L’avocat de l’humoriste Mike Ward, Julius Grey, a plaidé mercredi en Cour d’appel que les blagues sur Jérémy Gabriel n’étaient pas « discriminatoires » mais plutôt « offensantes », et que les propos offensants doivent être protégés dans une société libre et démocratique.

La Cour d’appel du Québec entendait mercredi les plaidoiries des avocats pour déterminer si l’humoriste qui s’est beaucoup moqué du garçon handicapé devrait lui verser des dommages punitifs.

Le Tribunal des droits de la personne du Québec a conclu en 2016 que Mike Ward avait tenu des propos discriminatoires sur le handicap de Jérémy Gabriel lors de spectacles entre 2010 et 2013. Le tribunal l’a condamné à verser en dommages-intérêts moraux et punitifs 35 000 $ au jeune Gabriel et 7000 $ à sa mère.
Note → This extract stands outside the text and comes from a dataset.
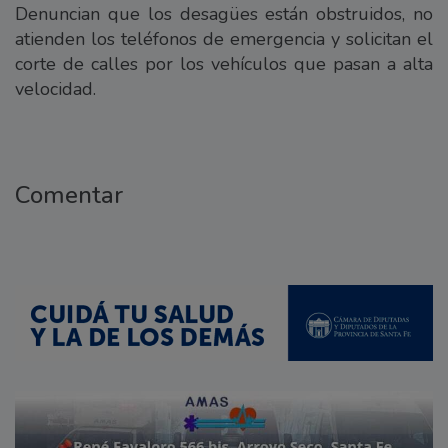
Denuncian que los desagües están obstruidos, no
atienden los teléfonos de emergencia y solicitan el
corte de calles por los vehículos que pasan a alta
velocidad.
Comentar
L’humoriste conteste cette décision en Cour d’appel, et un comité de trois juges a entendu les plaidoiries mercredi.

Jérémy Gabriel est atteint du syndrome de Treacher Collins, une maladie congénitale caractérisée par des déformations du crâne et du visage. Il avait acquis une certaine notoriété au Québec lorsqu’il a chanté, à l’âge de neuf ans, pour le pape Benoît XVI à Rome en 2006.

Dans ses spectacles, Mike Ward affirmait que les gens étaient gentils avec « le petit Jérémy » parce qu’ils croyaient que le garçon allait mourir bientôt. Il a aussi dit à la blague qu’après avoir réalisé que le garçon n’allait pas mourir, il avait essayé de le noyer.

Julius Grey a plaidé mercredi que son client voulait se moquer du fait que parler en mal de Jérémy Gabriel était considéré comme un tabou dans la société.